ENORME. El
King Kong original era una película reducida a escala, una de esas miniaturas exóticas que poblaban las pantallas y las imaginaciones infantiles, y que el tiempo ha acabado elevando a la categoría de mito. Más de setenta años después, en el nuevo
King Kong todo es enorme: la isla de la Calavera, el monstruo y hasta el metraje, que excede las tres horas. Para su realización, Peter Jackson invoca el espíritu de Cecil B. DeMille, que aparece citado explícitamente en el filme. No en vano, Jackson es un realizador de la vieja escuela, uno de esos tipos que aún creen que el director de cine debe ser, ante todo, un demiurgo. De ello dio prueba en su brillante y excesiva trilogía de
El señor de los anillos, cuya espectacularidad retoma ahora en un proyecto largamente acariciado por el autor.
El
King Kong versión
reloaded es una película ejemplar para estudiar la estructura del relato tradicional, pues en ella resultan evidentes las transiciones entre introducción, nudo y desenlace. El comienzo se ofrece como un minucioso retrato de los ambientes, tipos y esperanzas de la América de la Gran Depresión. Sin embargo, la cinta realmente despega con la narración del viaje de una peculiar
troupe cinematográfica a una isla secreta de la que ha tenido noticias el siniestro director interpretado por Jack Black. A lo largo de este trayecto, Jackson se saca de la manga un nuevo referente (en este caso, literario) para explicar el sentido de la aventura de sus personajes:
El corazón de las tinieblas, de Conrad. Así, la introducción de
King Kong se pone bajo la advocación del libro que inspiró, entre otras producciones, la magistral
Apocalipse Now de Coppola.
Con la llegada de los protagonistas a la isla, empieza a desatarse el nudo del argumento y la película exhibe su auténtica naturaleza: un
pastiche del cine de aventuras clásico, al que respeta tanto como parodia. El carácter híbrido de esta parte, sin duda la mejor, se refleja en el particular bestiario que surca la pantalla, desde unos
zombies caníbales a unos simpáticos dinosaurios recién salidos de
Parque jurásico, pasando por la principal estrella de la función: el gigantesco gorila Kong. Jackson se propone no dar ni un segundo de tregua al espectador, para lo que provoca un
crescendo de acciones trepidantes cuyo precedente inmediato quizá sea el «más difícil todavía» de la entrega protagonizada por el Dr. Indiana Jones. Con reminiscencias también del entorno novelesco ideado por Sir Arthur Conan Doyle en
El mundo perdido, Jackson pone de manifiesto su andadura en el cine de terror a la hora de diseñar un universo poblado por primates bondadosos, torvos pterodáctilos y adorables bichitos con miles de dientes, emparentados genealógicamente con los
aliens de antaño.
Tras la captura de Kong y el regreso a la civilización, el interés de la película decae considerablemente. Más próximo al cine de catástrofes al estilo
Godzilla, Jackson no sabe, sin embargo, imprimir en el celuloide las dosis de lirismo necesarias, por lo que a veces acaba cayendo en el ridículo que hasta entonces había conseguido vadear (véase la escena de patinaje artístico entre Kong y la Watts). Con todo, la cinta recupera el pulso en su tramo final, con la archifamosa reproducción de la secuencia de combate entre Kong y los aviones en la cúspide del Empire State.
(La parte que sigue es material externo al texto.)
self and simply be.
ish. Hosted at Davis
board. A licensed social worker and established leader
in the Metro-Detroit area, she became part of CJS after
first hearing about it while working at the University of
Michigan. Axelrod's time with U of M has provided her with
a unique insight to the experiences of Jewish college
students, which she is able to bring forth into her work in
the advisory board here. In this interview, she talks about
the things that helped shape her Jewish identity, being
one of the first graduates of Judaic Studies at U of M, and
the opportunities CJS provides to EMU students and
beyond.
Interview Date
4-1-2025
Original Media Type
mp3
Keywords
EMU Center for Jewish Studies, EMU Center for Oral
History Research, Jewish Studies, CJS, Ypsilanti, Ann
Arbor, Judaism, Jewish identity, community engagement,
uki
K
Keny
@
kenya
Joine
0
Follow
Más allá de su interés intrínseco,
King Kong plantea varias cuestiones acerca del nuevo arte de hacer
remakes, tanto sobre la pertinencia de rodar nuevas adaptaciones de clásicos del séptimo arte como sobre las contradicciones que ello implica (construir una superproducción multimillonaria a partir de una cinta de escaso presupuesto). Aunque Jackson no responde a estos interrogantes, no nos encontramos ahora ante una vergonzosa operación de
marketing, como la
Psicosis de Gus Van Sant, sino ante una película que se integra con absoluta coherencia dentro del horizonte estético de su realizador, todo lo discutible que se quiera, pero desde luego nada insignificante.